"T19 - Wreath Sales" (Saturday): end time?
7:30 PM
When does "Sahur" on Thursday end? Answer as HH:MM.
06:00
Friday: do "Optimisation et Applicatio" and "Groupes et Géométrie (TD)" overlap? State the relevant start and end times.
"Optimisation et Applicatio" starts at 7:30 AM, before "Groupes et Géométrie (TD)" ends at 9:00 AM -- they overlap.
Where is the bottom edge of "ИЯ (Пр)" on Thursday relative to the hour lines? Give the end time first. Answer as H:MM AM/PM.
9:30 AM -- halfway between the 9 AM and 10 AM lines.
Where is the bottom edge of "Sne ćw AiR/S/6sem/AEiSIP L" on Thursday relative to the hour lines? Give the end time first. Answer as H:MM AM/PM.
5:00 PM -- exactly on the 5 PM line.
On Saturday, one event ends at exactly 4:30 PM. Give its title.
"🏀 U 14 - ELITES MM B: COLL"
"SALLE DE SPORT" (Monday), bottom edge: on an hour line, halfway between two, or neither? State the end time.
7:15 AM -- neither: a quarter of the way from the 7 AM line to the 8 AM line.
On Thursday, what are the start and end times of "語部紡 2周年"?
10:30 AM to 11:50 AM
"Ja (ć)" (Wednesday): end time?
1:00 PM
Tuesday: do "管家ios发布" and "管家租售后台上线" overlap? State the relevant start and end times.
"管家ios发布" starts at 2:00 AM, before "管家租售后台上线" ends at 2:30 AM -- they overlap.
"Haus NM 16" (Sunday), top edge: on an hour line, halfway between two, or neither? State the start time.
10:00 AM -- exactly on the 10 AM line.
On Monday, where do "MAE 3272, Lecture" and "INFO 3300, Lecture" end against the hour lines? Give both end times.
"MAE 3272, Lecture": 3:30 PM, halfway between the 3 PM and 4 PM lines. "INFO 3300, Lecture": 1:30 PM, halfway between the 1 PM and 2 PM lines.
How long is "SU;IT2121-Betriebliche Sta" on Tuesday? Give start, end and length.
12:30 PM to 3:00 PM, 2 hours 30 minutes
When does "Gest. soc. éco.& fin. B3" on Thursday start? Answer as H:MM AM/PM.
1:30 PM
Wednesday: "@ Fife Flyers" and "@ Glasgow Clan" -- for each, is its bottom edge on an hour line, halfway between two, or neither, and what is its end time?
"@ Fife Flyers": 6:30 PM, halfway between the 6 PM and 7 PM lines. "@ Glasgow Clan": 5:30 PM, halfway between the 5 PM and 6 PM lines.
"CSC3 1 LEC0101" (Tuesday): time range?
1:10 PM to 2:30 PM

→ **WORK TO BE COMPLETED**: Recast all of the data above as a two-column Markdown table headed No. and Data line, giving each non-blank line its own numbered row.

→ **SOLUTION TO THE EXERCISE**:
| No. | Data line |
|---|---|
| 1 | "T19 - Wreath Sales" (Saturday): end time? |
| 2 | 7:30 PM |
| 3 | When does "Sahur" on Thursday end? Answer as HH:MM. |
| 4 | 06:00 |
| 5 | Friday: do "Optimisation et Applicatio" and "Groupes et Géométrie (TD)" overlap? State the relevant start and end times. |
| 6 | "Optimisation et Applicatio" starts at 7:30 AM, before "Groupes et Géométrie (TD)" ends at 9:00 AM -- they overlap. |
| 7 | Where is the bottom edge of "ИЯ (Пр)" on Thursday relative to the hour lines? Give the end time first. Answer as H:MM AM/PM. |
| 8 | 9:30 AM -- halfway between the 9 AM and 10 AM lines. |
| 9 | Where is the bottom edge of "Sne ćw AiR/S/6sem/AEiSIP L" on Thursday relative to the hour lines? Give the end time first. Answer as H:MM AM/PM. |
| 10 | 5:00 PM -- exactly on the 5 PM line. |
| 11 | On Saturday, one event ends at exactly 4:30 PM. Give its title. |
| 12 | "🏀 U 14 - ELITES MM B: COLL" |
| 13 | "SALLE DE SPORT" (Monday), bottom edge: on an hour line, halfway between two, or neither? State the end time. |
| 14 | 7:15 AM -- neither: a quarter of the way from the 7 AM line to the 8 AM line. |
| 15 | On Thursday, what are the start and end times of "語部紡 2周年"? |
| 16 | 10:30 AM to 11:50 AM |
| 17 | "Ja (ć)" (Wednesday): end time? |
| 18 | 1:00 PM |
| 19 | Tuesday: do "管家ios发布" and "管家租售后台上线" overlap? State the relevant start and end times. |
| 20 | "管家ios发布" starts at 2:00 AM, before "管家租售后台上线" ends at 2:30 AM -- they overlap. |
| 21 | "Haus NM 16" (Sunday), top edge: on an hour line, halfway between two, or neither? State the start time. |
| 22 | 10:00 AM -- exactly on the 10 AM line. |
| 23 | On Monday, where do "MAE 3272, Lecture" and "INFO 3300, Lecture" end against the hour lines? Give both end times. |
| 24 | "MAE 3272, Lecture": 3:30 PM, halfway between the 3 PM and 4 PM lines. "INFO 3300, Lecture": 1:30 PM, halfway between the 1 PM and 2 PM lines. |
| 25 | How long is "SU;IT2121-Betriebliche Sta" on Tuesday? Give start, end and length. |
| 26 | 12:30 PM to 3:00 PM, 2 hours 30 minutes |
| 27 | When does "Gest. soc. éco.& fin. B3" on Thursday start? Answer as H:MM AM/PM. |
| 28 | 1:30 PM |
| 29 | Wednesday: "@ Fife Flyers" and "@ Glasgow Clan" -- for each, is its bottom edge on an hour line, halfway between two, or neither, and what is its end time? |
| 30 | "@ Fife Flyers": 6:30 PM, halfway between the 6 PM and 7 PM lines. "@ Glasgow Clan": 5:30 PM, halfway between the 5 PM and 6 PM lines. |
| 31 | "CSC3 1 LEC0101" (Tuesday): time range? |
| 32 | 1:10 PM to 2:30 PM |